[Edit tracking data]
§

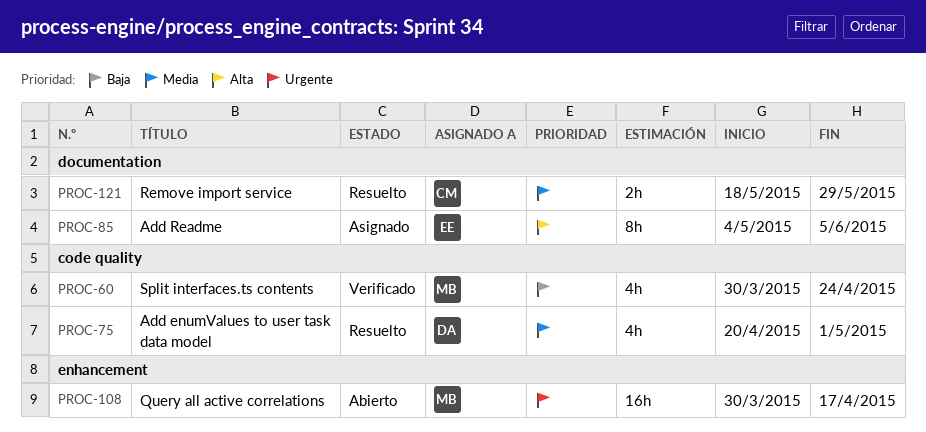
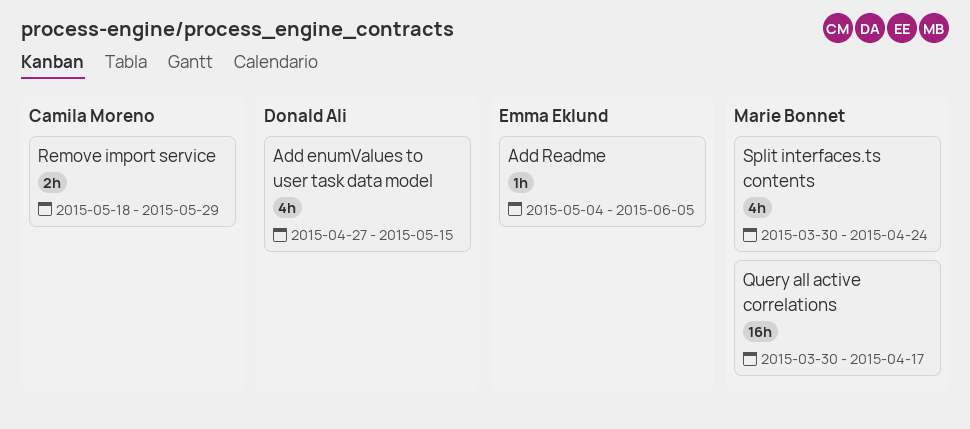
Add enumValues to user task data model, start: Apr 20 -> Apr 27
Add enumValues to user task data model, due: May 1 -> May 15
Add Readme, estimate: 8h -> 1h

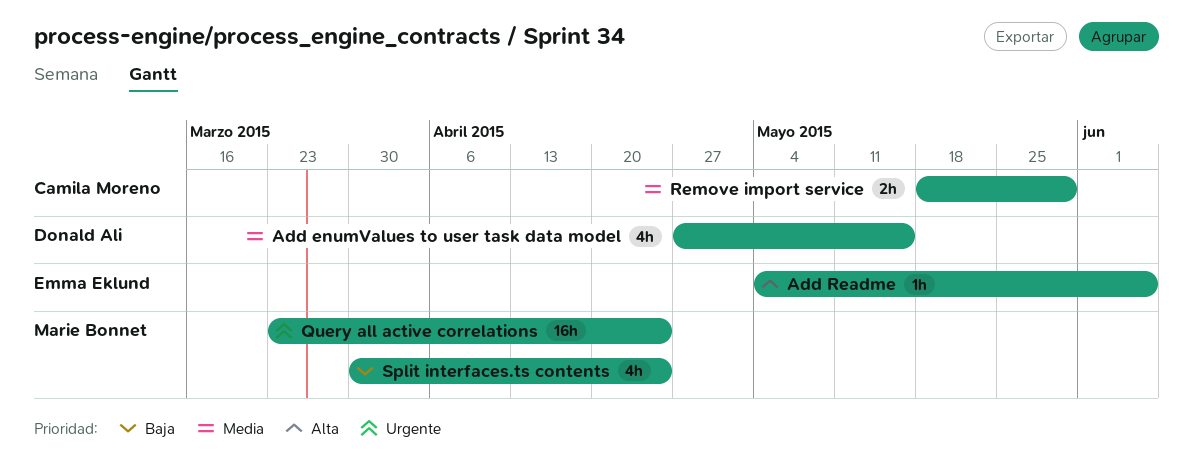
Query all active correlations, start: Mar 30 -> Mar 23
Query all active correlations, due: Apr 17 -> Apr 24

§

■ **To-do item**
A single figure is expected: the count of lines in the data above that include the word "start".

■ **Answer box**
2